* Task directions
Rewrite the data below with "translation" replaced by "shift" and everything else unchanged.

* Material shown
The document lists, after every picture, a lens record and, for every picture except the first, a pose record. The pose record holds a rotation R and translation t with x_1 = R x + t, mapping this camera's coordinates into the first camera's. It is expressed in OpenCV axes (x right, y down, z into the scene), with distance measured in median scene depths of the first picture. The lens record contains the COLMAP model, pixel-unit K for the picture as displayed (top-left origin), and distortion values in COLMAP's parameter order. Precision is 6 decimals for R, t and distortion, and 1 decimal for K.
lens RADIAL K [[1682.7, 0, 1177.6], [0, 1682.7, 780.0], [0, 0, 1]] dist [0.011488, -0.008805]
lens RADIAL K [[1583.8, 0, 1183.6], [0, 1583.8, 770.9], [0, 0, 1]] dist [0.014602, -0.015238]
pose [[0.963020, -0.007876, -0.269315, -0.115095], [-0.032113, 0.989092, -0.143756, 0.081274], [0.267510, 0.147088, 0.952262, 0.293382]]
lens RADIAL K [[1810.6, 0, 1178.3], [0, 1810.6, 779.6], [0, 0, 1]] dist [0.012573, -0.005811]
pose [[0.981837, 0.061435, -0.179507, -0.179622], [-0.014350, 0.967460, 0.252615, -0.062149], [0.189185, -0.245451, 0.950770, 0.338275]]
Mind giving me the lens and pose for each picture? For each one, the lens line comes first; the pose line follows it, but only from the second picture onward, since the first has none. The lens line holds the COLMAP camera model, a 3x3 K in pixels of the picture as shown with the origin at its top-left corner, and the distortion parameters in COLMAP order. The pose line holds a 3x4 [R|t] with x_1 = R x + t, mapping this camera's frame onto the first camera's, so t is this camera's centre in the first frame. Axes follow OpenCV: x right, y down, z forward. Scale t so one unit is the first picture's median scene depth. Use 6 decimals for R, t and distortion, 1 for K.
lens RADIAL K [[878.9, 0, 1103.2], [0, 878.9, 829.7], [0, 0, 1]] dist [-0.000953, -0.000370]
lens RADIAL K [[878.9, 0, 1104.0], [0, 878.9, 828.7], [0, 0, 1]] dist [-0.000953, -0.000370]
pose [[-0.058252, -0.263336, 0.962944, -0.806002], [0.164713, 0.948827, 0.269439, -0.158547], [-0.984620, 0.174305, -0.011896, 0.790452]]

* Written answer
The document lists, after every picture, a lens record and, for every picture except the first, a pose record. The pose record holds a rotation R and shift t with x_1 = R x + t, mapping this camera's coordinates into the first camera's. It is expressed in OpenCV axes (x right, y down, z into the scene), with distance measured in median scene depths of the first picture. The lens record contains the COLMAP model, pixel-unit K for the picture as displayed (top-left origin), and distortion values in COLMAP's parameter order. Precision is 6 decimals for R, t and distortion, and 1 decimal for K.
lens RADIAL K [[1682.7, 0, 1177.6], [0, 1682.7, 780.0], [0, 0, 1]] dist [0.011488, -0.008805]
lens RADIAL K [[1583.8, 0, 1183.6], [0, 1583.8, 770.9], [0, 0, 1]] dist [0.014602, -0.015238]
pose [[0.963020, -0.007876, -0.269315, -0.115095], [-0.032113, 0.989092, -0.143756, 0.081274], [0.267510, 0.147088, 0.952262, 0.293382]]
lens RADIAL K [[1810.6, 0, 1178.3], [0, 1810.6, 779.6], [0, 0, 1]] dist [0.012573, -0.005811]
pose [[0.981837, 0.061435, -0.179507, -0.179622], [-0.014350, 0.967460, 0.252615, -0.062149], [0.189185, -0.245451, 0.950770, 0.338275]]
Mind giving me the lens and pose for each picture? For each one, the lens line comes first; the pose line follows it, but only from the second picture onward, since the first has none. The lens line holds the COLMAP camera model, a 3x3 K in pixels of the picture as shown with the origin at its top-left corner, and the distortion parameters in COLMAP order. The pose line holds a 3x4 [R|t] with x_1 = R x + t, mapping this camera's frame onto the first camera's, so t is this camera's centre in the first frame. Axes follow OpenCV: x right, y down, z forward. Scale t so one unit is the first picture's median scene depth. Use 6 decimals for R, t and distortion, 1 for K.
lens RADIAL K [[878.9, 0, 1103.2], [0, 878.9, 829.7], [0, 0, 1]] dist [-0.000953, -0.000370]
lens RADIAL K [[878.9, 0, 1104.0], [0, 878.9, 828.7], [0, 0, 1]] dist [-0.000953, -0.000370]
pose [[-0.058252, -0.263336, 0.962944, -0.806002], [0.164713, 0.948827, 0.269439, -0.158547], [-0.984620, 0.174305, -0.011896, 0.790452]]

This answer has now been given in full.